━━━ Selected text ━━━

Before NIES, Circuit Judge, COWEN, Senior Circuit Judge, and ARCHER, Circuit Judge.

PER CURIAM.


DECISION

Joseph J. Shannon seeks review of the final decision of the Merit Systems Protection Board, Docket No. AT07528710635, sustaining the United States Postal Service's decision to remove him from his position as City Carrier for insubordination and a fraudulent leave request. We affirm.

OPINION

Mr. Shannon alleges error by the board in its purported use of the April 24 AWOL charge to sustain his removal. We would simply point out, as the government has in its Informal Brief, that the board found the Postal Service did not meet its burden of proving that Mr. Shannon was AWOL on April 24, 1987. Therefore, the board did not use that charge to sustain his removal.

Mr. Shannon also argues that because his "insubordination was sustained by entrapment," mitigating factors are present regarding the use of the insubordination charge as a basis for sustaining his removal. Again, contrary to Mr. Shannon's belief, the Administrative Judge (AJ) considered mitigating factors surrounding the circumstances by which Mr. Shannon's insubordinate conduct occurred. Notwithstanding that, the AJ determined that Mr. Shannon's conduct in dealing with the situation was inappropriate and amounted to an act of disobedience. Petitioner has not shown that the board's finding of insubordination is unsupported by substantial evidence or that the AJ's use of the insubordination charge as a basis for his removal was arbitrary, capricious, or an abuse of discretion. See 5 U.S.C. § 7703(c) (1982).

With regard to the agency's charge that he fraudulently requested sick leave, Mr. Shannon alleges, that charge was sustained only by "opinions, with no facts to support it." Determining the credibility of witnesses and the weight to be given their testimony are matters for the trier of fact to resolve. Griessenauer v. Department of Energy, 754 F.2d 361, 364 (Fed. Cir. 1985); Gyromat v. Champion Spark Plug Co., 735 F.2d 549, 552 (Fed. Cir. 1984). After hearing testimony from petitioner, petitioner's daughter, petitioner's supervisor, and Mr. Barfield, a fellow employee, the AJ found Mr. Barfield's testimony was the most persuasive because, inter alia, it was consistent and Mr. Barfield was on good terms with petitioner. In addition, the AJ adequately explained the reasons that the other witnesses were not credible. The record provides no basis to justify overturning any of the AJ's credibility determinations.

Having considered all of Mr. Shannon's arguments, we must affirm the board's decision as he has failed to show any legal ground for reversal under 5 U.S.C. § 7703(c). See Hayes v. Department of the Navy, 727 F.2d 1535, 1537 (Fed. Cir. 1984).

━━━

Aim of the task
In the court opinion above, what position did the United States Postal Service remove Joseph J. Shannon from?

━━━ Supplied information ━━━

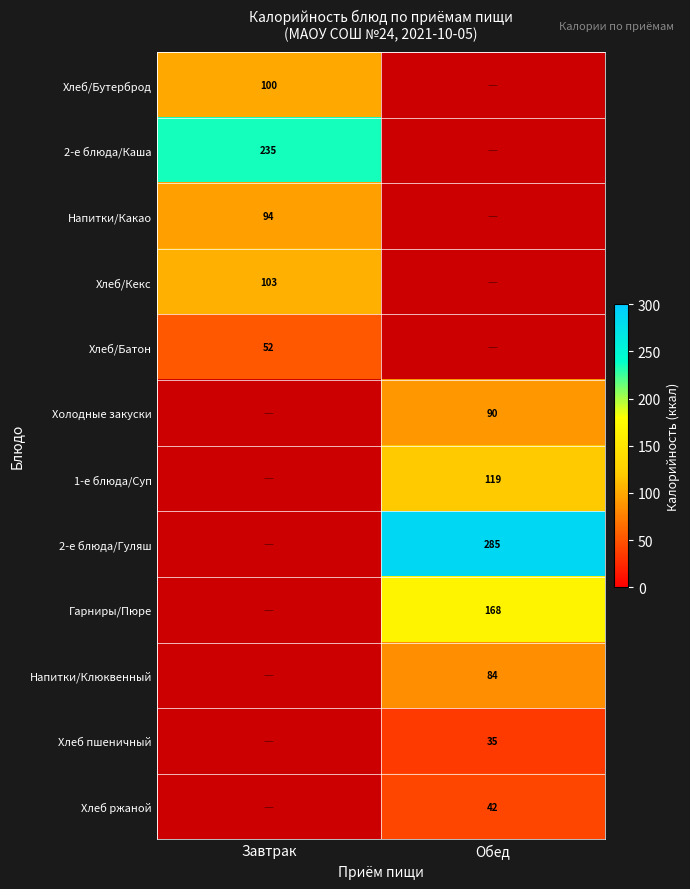

What is the difference between the highest and lowest values at Завтрак?

183.0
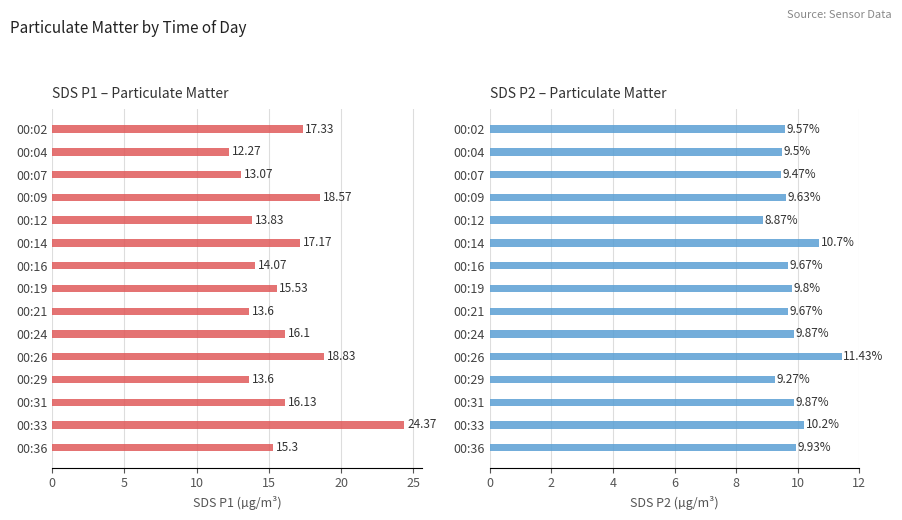

What is the sum of all SDS_P2 values?

147.4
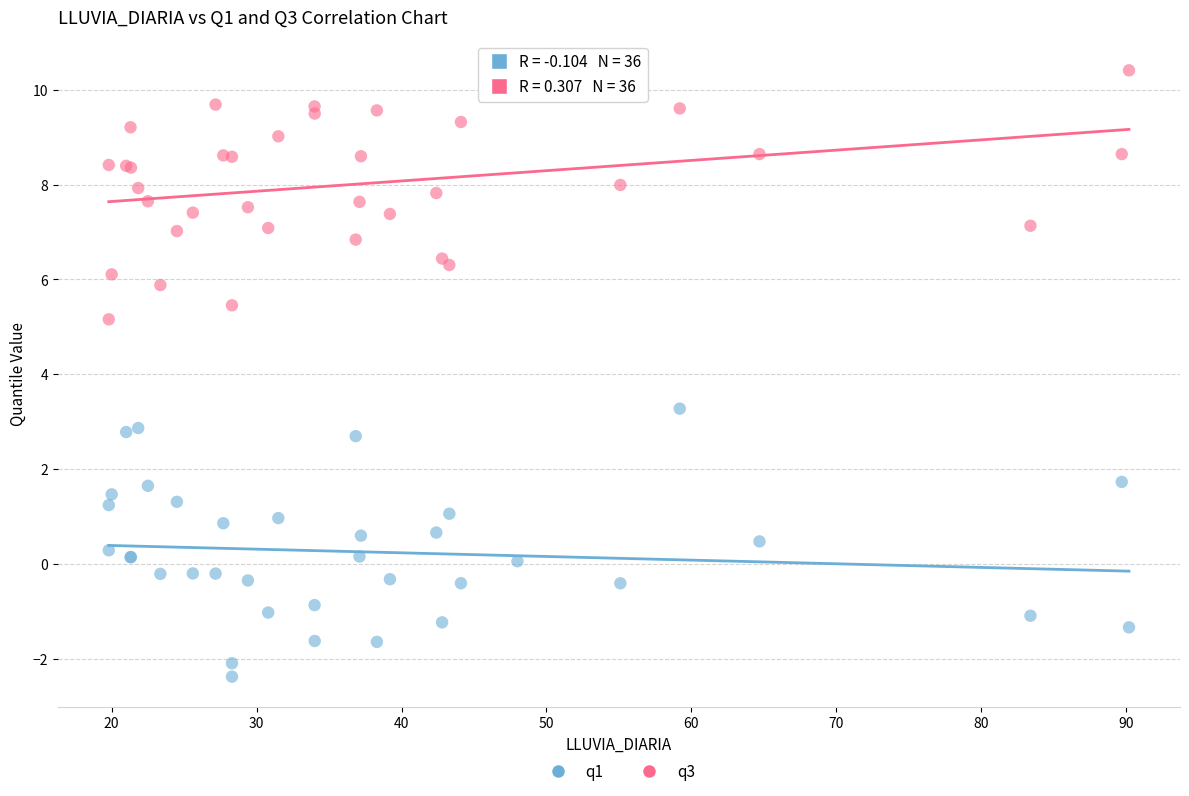

Which series contains the highest Y value?

q3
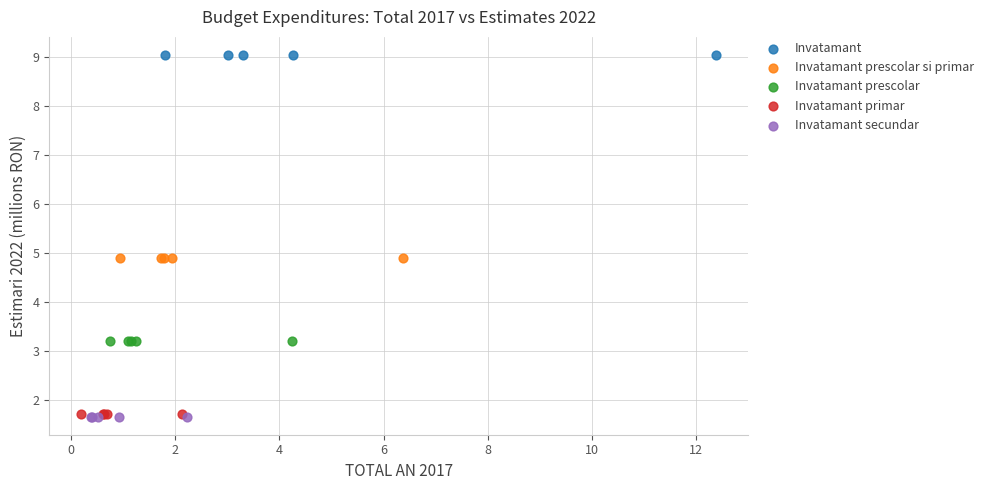

Which series reaches the maximum Y coordinate?

Invatamant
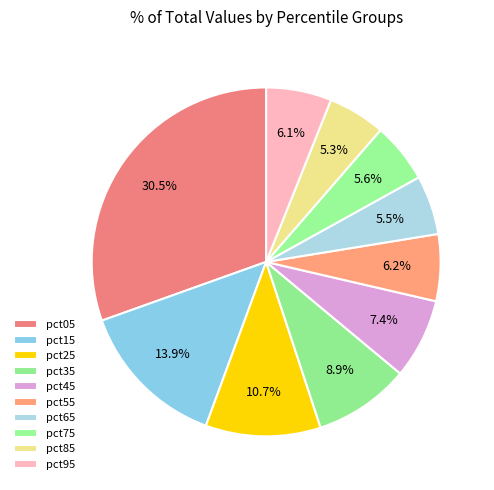

How many segments does this pie chart have?

10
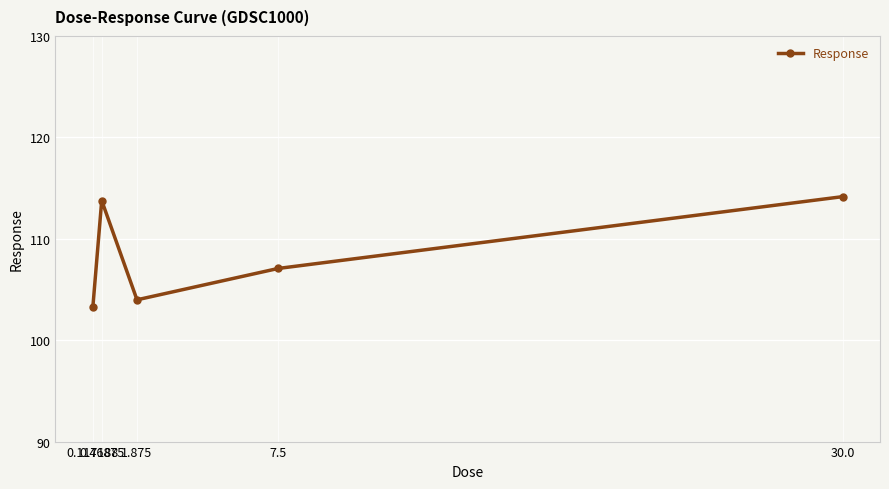

True or false: the data has more than 2 interior local peaks.

False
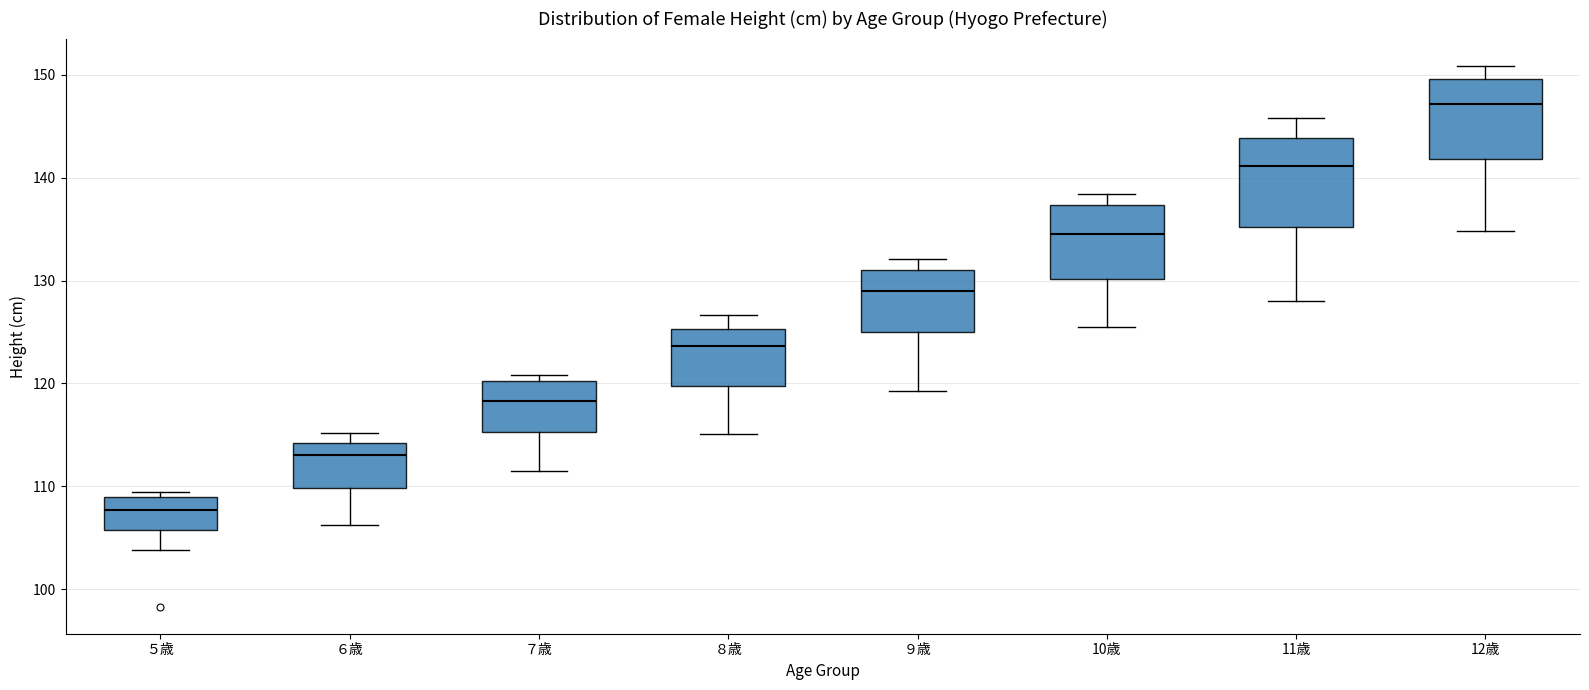

Where is the lower edge of the box for ８歳 on the y-axis? The values are not printed on the chart, so give them approximately, as read against the axis.

120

━━━

Expected output
City Carrier.